I've never made a Stromboli, so I won't make assumptions. but foccaccia dough is also the same. It just rises differently.


It's generally the same type of dough, in our family. We've been known to add black pepper and parsley to stromboli dough.
 
A calzone is half moon shaped, filled with ricotta cheese and other fillings, and either baked or fried.

A stromboli is a large rectangle of dough, filled with mozzarella cheese and other fillings, but no ricotta ever, and is rolled up, crepe style. It's then baked and sliced.


Is ricotta a must for calzones?

By your method, does the stromboli end up with the filling in a jelly roll type of pattern if you slice it across the middle? Or is all the filling together in the center with the dough wrapped around it?
 
Is ricotta a must for calzones?

By your method, does the stromboli end up with the filling in a jelly roll type of pattern if you slice it across the middle? Or is all the filling together in the center with the dough wrapped around it?

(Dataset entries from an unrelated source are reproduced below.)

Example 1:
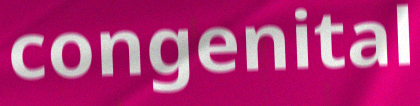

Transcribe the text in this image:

congenital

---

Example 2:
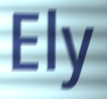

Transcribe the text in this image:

Ely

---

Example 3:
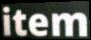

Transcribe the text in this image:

item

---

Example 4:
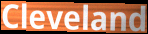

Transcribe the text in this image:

Cleveland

No, ricotta is not a must for calzones. At Christmas, especially on christmas eve, calzones are made with fish, no cheese. But, if you order one from a pizzeria, you'll always get ricotta in it. The stromboli could be either way, depending on how large your dough rectangle is. There is usually at least one swirl, and sometimes two.
 
Thanks for your perspective.

I have never had a calzone with ricotta in it. Also, some of calzones pizzarias sell around here are rectangular.
 
In our neck of the woods we don't have either the strudel type = stromboli, or the pocket type = calzoni.
We have the panzarotta, a half moon shaped pizza dough pocket, filled to order, then deep fried. There isn't anything quite like it. We have an ethnicly rich area with a shortage of italians!
This is the only place to get them. They are beyond words, yummmmmmmy.
Jimmy's Grotto Pizza Restaurant - Home of the Ponza Rotta
~Bliss
 
How is that different from a calzone blissful?
Like I said, we are ethnically rich, italian poor. I never, in all the time I grew up here had a calzone, never even heard of them until 10 years ago when a mall put in an italian franchise. Then I saw what a calzone was, but it's nothing like a ponzarotta. It's like the difference between a baked potato and a french fry.:ohmy:
~Blissful:LOL:
 
I am still confused though blissful. That does not explain how the two are different.

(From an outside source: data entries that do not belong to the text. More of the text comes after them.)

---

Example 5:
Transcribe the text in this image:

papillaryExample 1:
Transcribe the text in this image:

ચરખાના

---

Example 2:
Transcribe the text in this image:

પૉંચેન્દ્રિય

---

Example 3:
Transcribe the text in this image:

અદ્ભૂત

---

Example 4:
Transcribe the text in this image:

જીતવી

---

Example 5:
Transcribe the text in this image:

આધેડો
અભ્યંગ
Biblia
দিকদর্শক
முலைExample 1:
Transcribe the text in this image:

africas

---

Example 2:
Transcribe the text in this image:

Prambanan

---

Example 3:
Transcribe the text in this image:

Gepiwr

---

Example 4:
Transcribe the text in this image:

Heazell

A calzone is a half moon shaped pizza dough pocket, filled to order, then deep fried or baked.

A ponzarotta is a half moon shaped pizza dough pocket, filled to order, then deep fried.

I am missing what is different between the two.
 
Like they said, GB, it's like the difference between snails and escargot.....:ermm:
:LOL:
 
LOL I sat down to eat the last of the leftover strombzoni and was really suprised to see this still going!
Still tasty..... :)
 
Possibly, the difference is that blissful said "filled to order". Maybe that means that they are filled with pizza toppings instead of more traditional calzone fillings. Maybe?

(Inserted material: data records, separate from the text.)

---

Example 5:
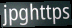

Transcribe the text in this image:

jpghttpsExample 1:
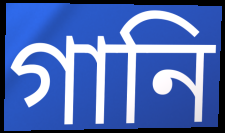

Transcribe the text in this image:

গানি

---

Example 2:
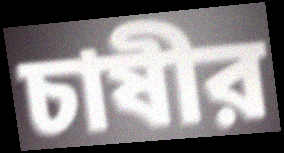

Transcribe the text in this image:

চাষীর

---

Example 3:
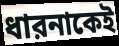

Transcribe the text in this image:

I understand regional food differences. Some places outside NYC make things they call bagels.:)

This from their website:

1976:

Rosie always had something good cooking, and often stopped by with something for the workers at the Grotto to try. One of those items was a pastie which consisted of tomato sauce and Ricotta cheese in a light crust. As good as they were, we had to start selling them. So, before the year was out, the first Ponza Rottas were served at Jimmy's Grotto. It wasn't much of a success at first, during the first couple months we only sold a couple a day. But it didn't take long for word of mouth to travel and within a year they became one of our best selling items.